The history of the Islamic Republic of Iran exemplifies the transformative potential of such a movement.
6: What is your suggestion about the Leader’s advice that the youth in the West should fight disinformation campaigns by certain media outlets against Islam?
Answer: Youth, and of course others, should follow the advice of the Leader to study Islam in a sincere and authentic manner, and on this basis shape a critical understanding of the tensions between the West and Islamic countries. With such an understanding it would become possible to form strategies and tactics that reject both terrorism and Islamophobia. It would then also become possible to adopt appropriate policy adjustments in the West, starting with military disengagement from the Middle East and restoration of the 2015 nuclear program agreement with Iran. (Joint Comprehensive Plan of Action-JCPOA). Yet this is not enough. Youth need to address common human problems, as dramatized by the COVID-19 experience, in a globally cooperative spirit, and extend its vital concerns to climate change, global migration, poverty, international law, the UN, and world peace.

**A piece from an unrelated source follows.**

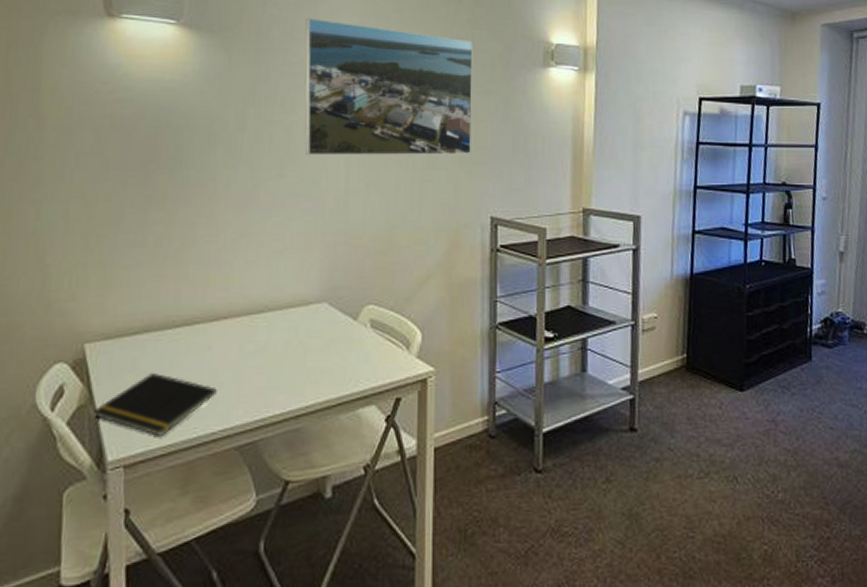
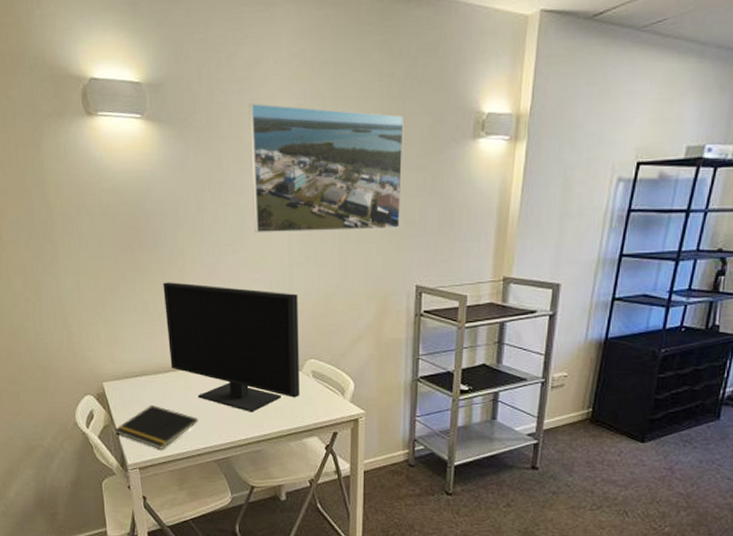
monitor: none [183,211,356,377] -> present [163,282,300,412]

To advance a positive program for change with justice it is also imperative to clear away the obstructive effects of Islamophobia and other forms of disinformation by seeking to contest mainstream distortions of social and religious realities and by developing media outlets that disseminate reliable accounts and understandings of violent crimes. Both of these developments are starting to happen, thanks to the protests and the disorienting impacts of the pandemic, but whether the effects will be temporary or more transformative remains uncertain at this stage.
7: Injustice against the people of color is not in no way comparable to the degree of brutality against the Palestinians at the hands of occupiers. In his second letter to the Western youth on Nov. 29, 2015, Ayatollah Khamenei said, “This (brutality) is done without even giving them (Palestinians) time to gather their belongings or agricultural products.” In your view, what the youth in the West are expected to do in regard to the sufferings of the Palestinians?

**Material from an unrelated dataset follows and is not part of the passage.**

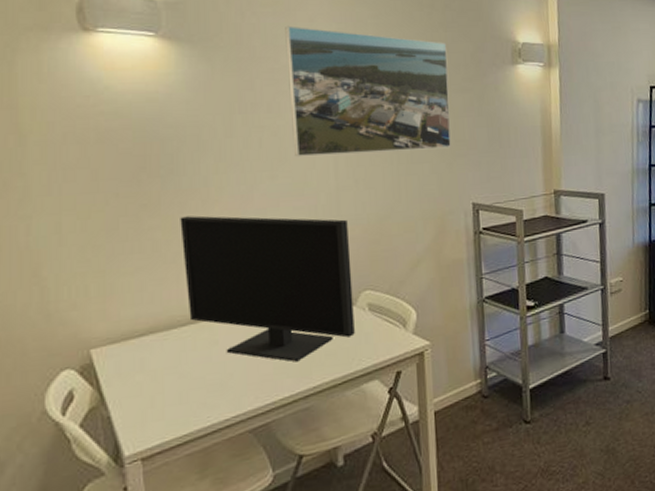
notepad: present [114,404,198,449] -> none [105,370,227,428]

Answer: I do not think it is helpful to evaluate the suffering endured by people of color with the apartheid conditions of subjugation and exploitation endured for so many decades by the Palestinian people. In both instances, the brutality and suffering are intolerable, to be opposed, and ended by forces of goodwill. We do not need to decide which is worse.
While not developed with a specific plan, the implication of Ayatollah Khamenei’s message is that the youth of Europe and North America have an obligation to expose the nature of Israel’s criminal domination of the Palestinians and seek justice based on the equality of Arabs and Jews. The youth of America have a particular obligation as it is the U.S. Government that has lent its geopolitical muscle to Israel’s defiance of international law and morality, and continues to subsidize Israel’s behavior with large annual economic subsidies. The denial of fundamental Palestinian rights in their own country epitomizes the colonial past of the West’s relations with the Middle East and also is the defining injustice of the imperial present in which indigenous rights of a native people have been cast aside by terroristic methods to uphold structures. These wrongs must be rectified if sustainable peace is to be achieved.

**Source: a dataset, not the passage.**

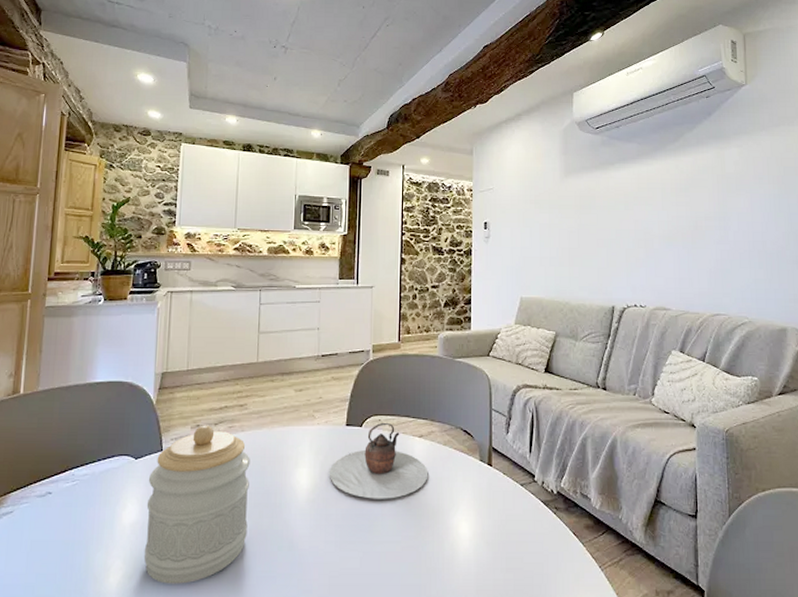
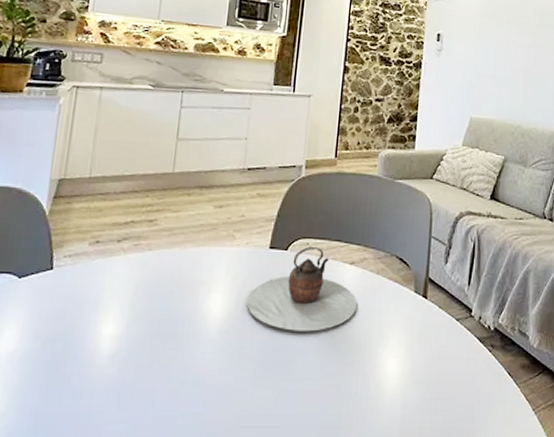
jar: present [144,425,250,584] -> none [20,241,157,424]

These letters of Ayatollah Khamenei deserve reflection and response, and not only from youth in the West but from the entire population of each country that is being indirectly challenged. If this is done in a sincere manner it would be the beginning of the end of both terrorism and Islamophobia and would allow countries to coexist with respect for their civilizational and religious differences once correctly interpreted and acted upon.